[Tutorial] Add barrier before atomic in layernorm backward (triton-lang#6307)

scxiao · web-flow · commit c23e30008fad · 2025-04-02T14:58:58.000-07:00
The layernorm backward pass failed on the HIP backend. It generates different `db` and `dw` outputs in different runs. Reason of the problem is the `atomic_xchg` failed to synchronize different threads in a workgroup before its leading thread releases the lock. Specifically, the layernorm backward kernel uses a lock to create a critical section to sync multiple workgroups, so multiple workgroups can add to the same buffer sequentially. But the `atomic_xchg` did not sync threads of a workgroup before its leading thread releases the lock, so there is a scenario that other threads have not finished adding to the buffer when the leading thread releases the lock and this causes a problem. Initial solution is: when the `value` input of the atomic op is a scalar, we call `__syncthreads` to sync all threads in a workgroup before the leading thread can perform the atomic operation.
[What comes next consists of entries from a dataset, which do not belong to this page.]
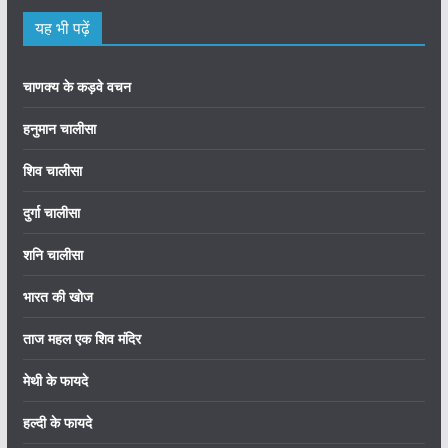
यह भी पढ़ें
चाणक्य के कड़वे वचन
हनुमान चालीसा
शिव चालीसा
दुर्गा चालीसा
शनि चालीसा
भारत की खोज
ताज महल एक शिव मंदिर
मेथी के फायदे
हल्दी के फायदे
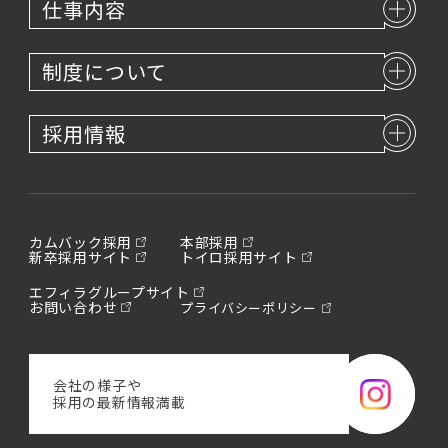
仕事内容
制度について
採用情報
カムバック採用
本部採用
新卒採用サイト
トイロ採用サイト
エフィラグループサイト
お問い合わせ
プライバシーポリシー
会社の様子や
採用の最新情報満載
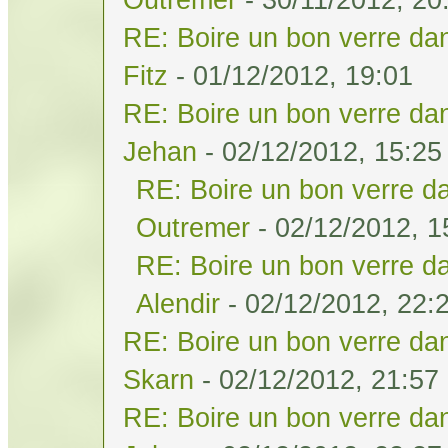
RE: Boire un bon verre dan
Fitz
- 01/12/2012, 19:01
RE: Boire un bon verre dan
Jehan
- 02/12/2012, 15:25
RE: Boire un bon verre da
Outremer
- 02/12/2012, 1
RE: Boire un bon verre da
Alendir
- 02/12/2012, 22:
RE: Boire un bon verre dan
Skarn
- 02/12/2012, 21:57
RE: Boire un bon verre dan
But according to the discussion in triton-lang#4504, atomic ops are not supposed to do such synchronization for threads of a workgroup, so we will add an explicit barrier in the kernel of the backward pass. (This is the same approach to fix the unit test `test_core.py::test_atomic_cas`).
diff --git a/python/tutorials/05-layer-norm.py b/python/tutorials/05-layer-norm.py
@@ -185,6 +185,11 @@ def _layer_norm_bwd_dx_fused(DX,  # pointer to the input gradient
         partial_db += tl.load(DB, mask=mask)
     tl.store(DW, partial_dw, mask=mask)
     tl.store(DB, partial_db, mask=mask)
+
+    # need a barrier to ensure all threads finished before
+    # releasing the lock
+    tl.debug_barrier()
+
     # Release the lock
     tl.atomic_xchg(Lock, 0)